Where in the records does the word "pixels" occur? Copy each line in which it does.
─── GIVEN RECORDS ───
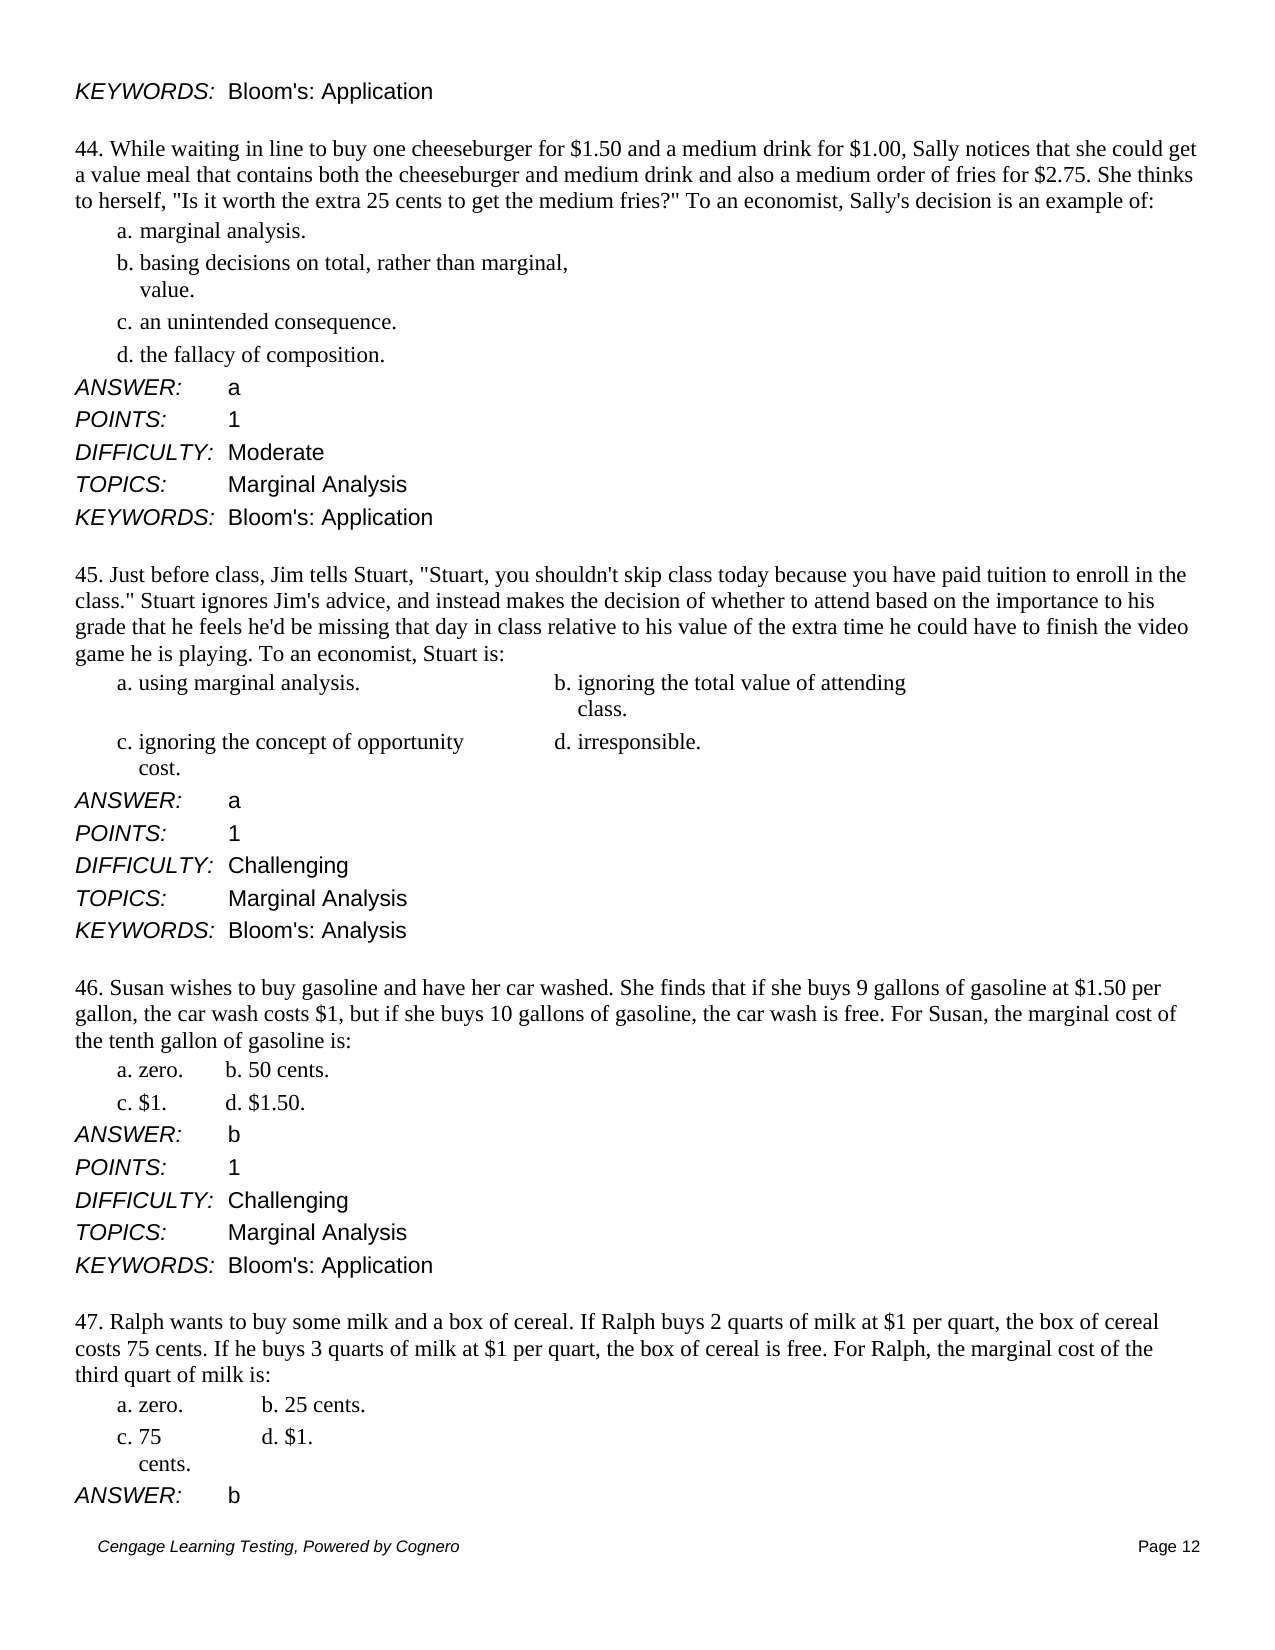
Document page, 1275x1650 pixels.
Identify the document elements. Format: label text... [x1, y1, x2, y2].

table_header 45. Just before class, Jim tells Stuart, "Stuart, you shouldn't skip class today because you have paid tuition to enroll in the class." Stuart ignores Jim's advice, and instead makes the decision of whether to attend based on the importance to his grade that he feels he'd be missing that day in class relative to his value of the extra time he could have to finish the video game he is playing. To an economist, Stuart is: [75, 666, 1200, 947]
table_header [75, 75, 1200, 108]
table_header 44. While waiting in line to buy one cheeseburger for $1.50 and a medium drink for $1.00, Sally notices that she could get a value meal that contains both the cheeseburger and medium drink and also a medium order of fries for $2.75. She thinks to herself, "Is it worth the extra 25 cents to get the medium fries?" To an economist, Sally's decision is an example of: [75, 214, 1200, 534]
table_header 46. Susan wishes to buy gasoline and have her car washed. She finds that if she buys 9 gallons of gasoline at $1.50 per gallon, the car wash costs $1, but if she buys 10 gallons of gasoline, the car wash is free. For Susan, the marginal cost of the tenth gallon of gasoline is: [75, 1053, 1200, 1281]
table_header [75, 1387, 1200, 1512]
───
─── GIVEN RECORDS ───
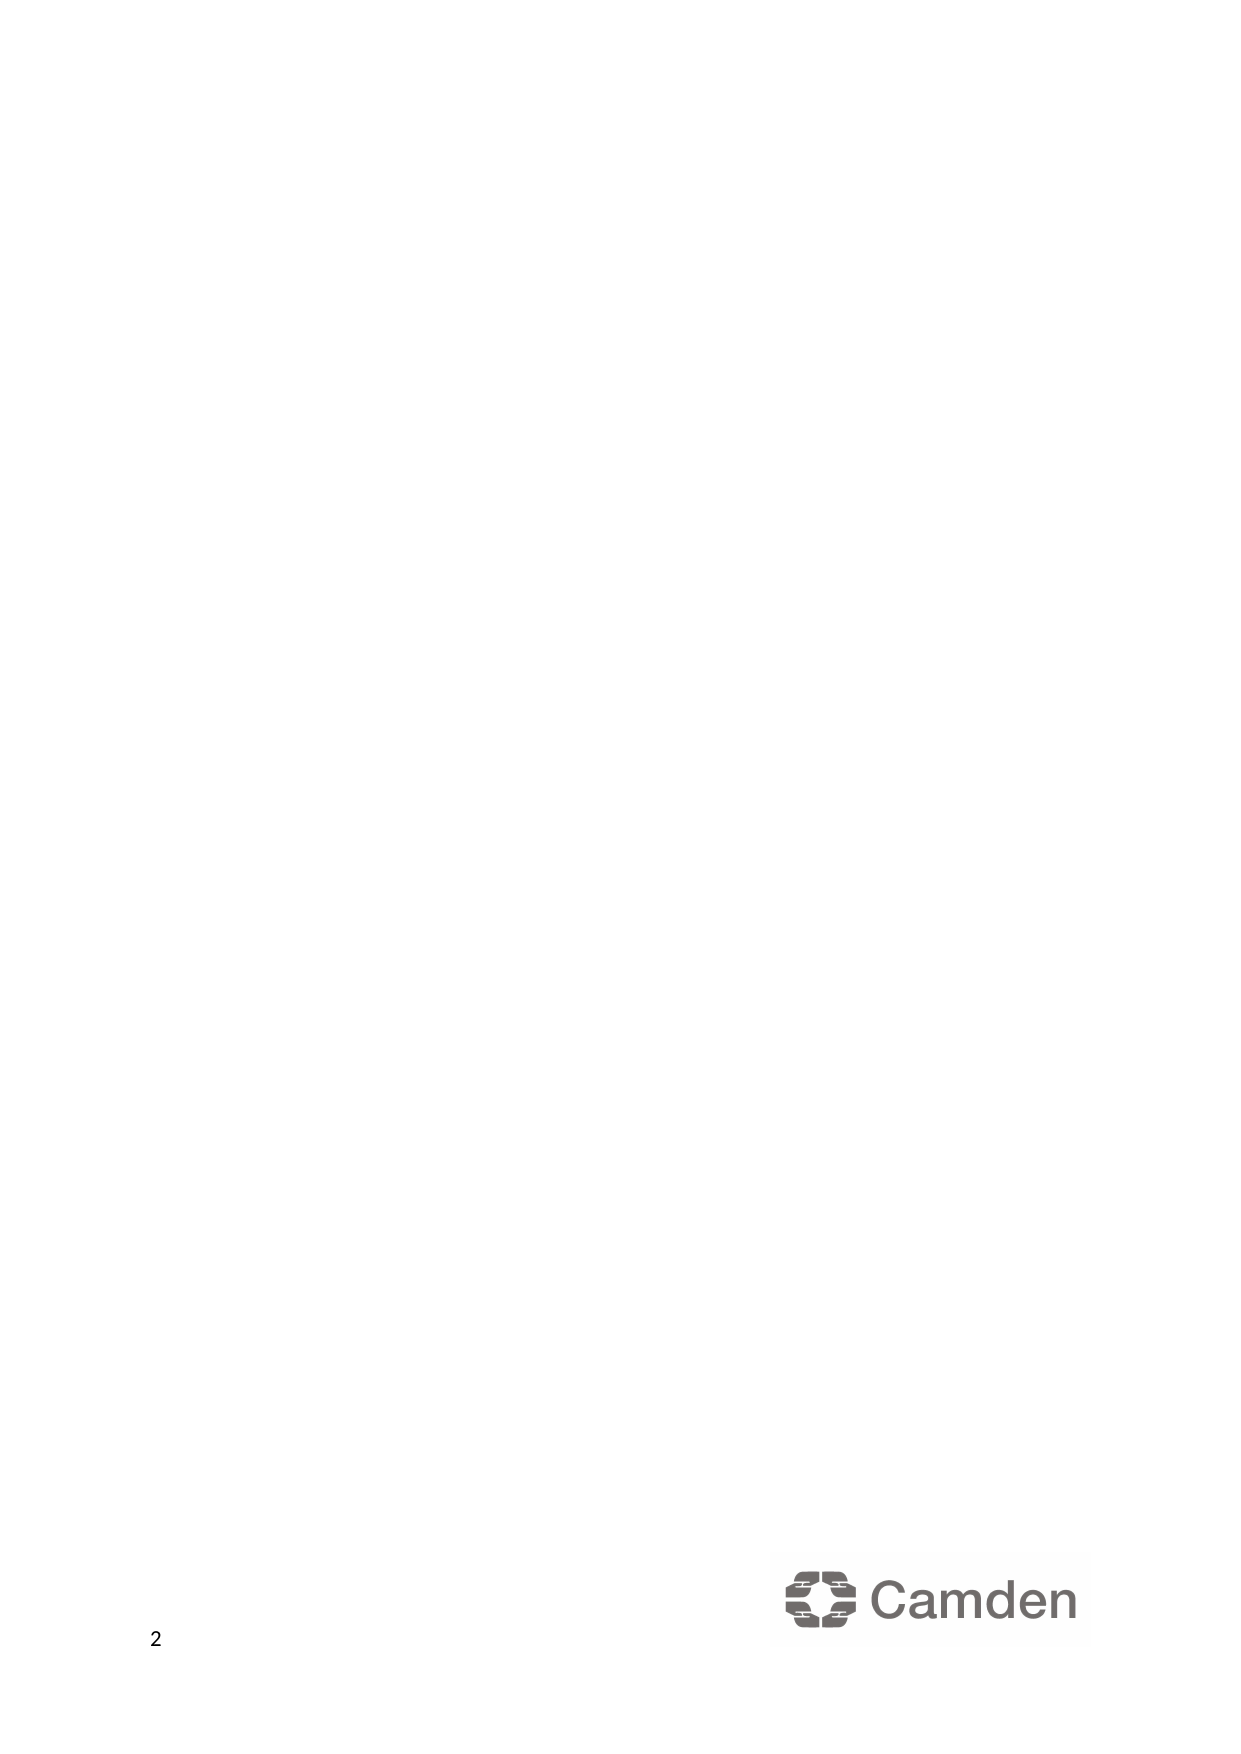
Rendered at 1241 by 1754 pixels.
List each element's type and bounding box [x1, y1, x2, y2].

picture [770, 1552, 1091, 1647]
───
■ TASK SOLUTION ■
Document page, 1275x1650 pixels.
Rendered at 1241 by 1754 pixels.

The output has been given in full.